JL – Houve um boato de que seu nome foi sondado para assumir a secretaria de Esportes da Prefeitura de São Paulo. A hipótese foi discutida?

GP – O PC do B está discutindo a entrada no governo Kassab, por causa da formação de um novo partido, que deve fazer parte à base de sustentação política do Governo Federal. Meu nome realmente foi cogitado, mas de primeira hora eu informei ao partido que não estava à disposição por causa do compromisso que eu tenho com a cidade de Campinas.

JL – Em 2012, o PC do B terá candidato próprio à Prefeitura de Campinas? O ministro Orlando Silva deixaria o Ministério dos Esportes às vésperas da Copa do Mundo e das Olimpíadas?

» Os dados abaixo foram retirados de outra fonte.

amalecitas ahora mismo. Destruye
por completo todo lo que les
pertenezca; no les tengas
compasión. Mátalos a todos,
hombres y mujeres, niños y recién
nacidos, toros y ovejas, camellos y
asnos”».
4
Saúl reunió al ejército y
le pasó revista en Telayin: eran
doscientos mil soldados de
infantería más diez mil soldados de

GP – O PC do B pretende ter uma candidatura própria em 2012 se ela for aceita pelos demais partidos que compõe a base de sustentação do prefeito Hélio. O ministro Orlando Silva é o nome que colocamos à disposição para ser o candidato da coligação. O ministro tem muita presença na cidade e recentemente passou a ser um “filho de Sousas”, porque vai construir uma casa no distrito. Acredito que isso é uma decisão que ele terá que tomar junto ao partido e junto à Presidente Dilma. O nome dele está à disposição dessa coligação, condicionado a uma aprovação dela.

JL – E o seu nome, está à disposição para ser o candidato da coligação?

GP – Eu acho que sou muito novo ainda, acho que tenho que ganhar mais experiência. Devo participar das eleições de 2012 disputando uma vaga na Câmara, mas isso ainda está em discussão dentro do partido.

JL – E uma candidatura a vice-prefeito?

GP – O PC do B vai ter que discutir qual será a melhor forma para eu contribuir nesse processo.